Monday, June 28, 2010

Looking Good


ALCY’S LUNCHEON JUNE 17TH 2010

ALCY’S POTATO-CHIP TORTILLA

3 tablespoons extra virgin olive oil

2 white onions thinly sliced

4 cups sliced veggies (zucchini, yellow squash, & red bell pepper.)

Kosher salt and pepper

12 large eggs plus 1 cup water.

5 cups thick cut potato chips

Preheat oven to 350◦, heat 2 tablespoons olive oil in a medium

nonstick oven proof skillet over medium heat. Add the onions,

and 4 cups of sliced veggies, salt and pepper, and cook, stirring

until soft about 8 minutes. Transfer to a bowl and wipe out skillet.

Meanwhile beat the eggs and 1 cup of water in a large bowl,

season with salt and pepper. Lightly crush the potato chips in

the egg mixture, let stand stirring occasionally until chips are

soft, about 10 minutes. Stir in onion and veggies.
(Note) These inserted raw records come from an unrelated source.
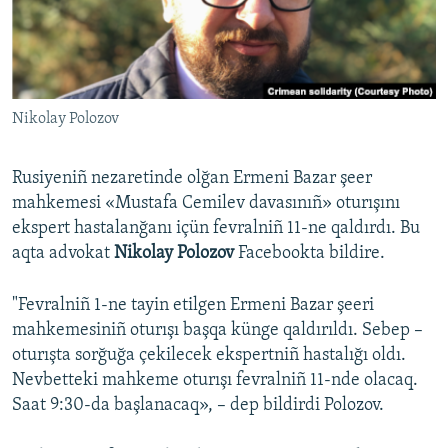
Русский
Українською
Nikolay Polozov
QOŞULIÑIZ!
Rusiyeniñ nezaretinde olğan Ermeni Bazar şeer
mahkemesi «Mustafa Cemilev davasınıñ» oturışını
RFE/RS bütün saytları
ekspert hastalanğanı içün fevralniñ 11-ne qaldırdı. Bu
aqta advokat
Nikolay Polozov
Facebookta bildire.
"Fevralniñ 1-ne tayin etilgen Ermeni Bazar şeeri
mahkemesiniñ oturışı başqa künge qaldırıldı. Sebep –
oturışta sorğuğa çekilecek ekspertniñ hastalığı oldı.
Nevbetteki mahkeme oturışı fevralniñ 11-nde olacaq.
Saat 9:30-da başlanacaq», – dep bildirdi Polozov.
Heat the remaining 1 Tablespoon olive oil in the skillet over

medium heat, swirling to coat. Add the egg mixture and cook

until it begins to set, about 5 minutes. Transfer the skillet to

the oven and bake until the eggs are firm and the top is golden

and slightly crisp, 30 to 35 minutes. Remove from the oven

and let stand 5 minutes, and then slide onto a plate. Cut into wedges

and serve warm or at room temperature.

Alcy said this is a good way to use the summer veggies.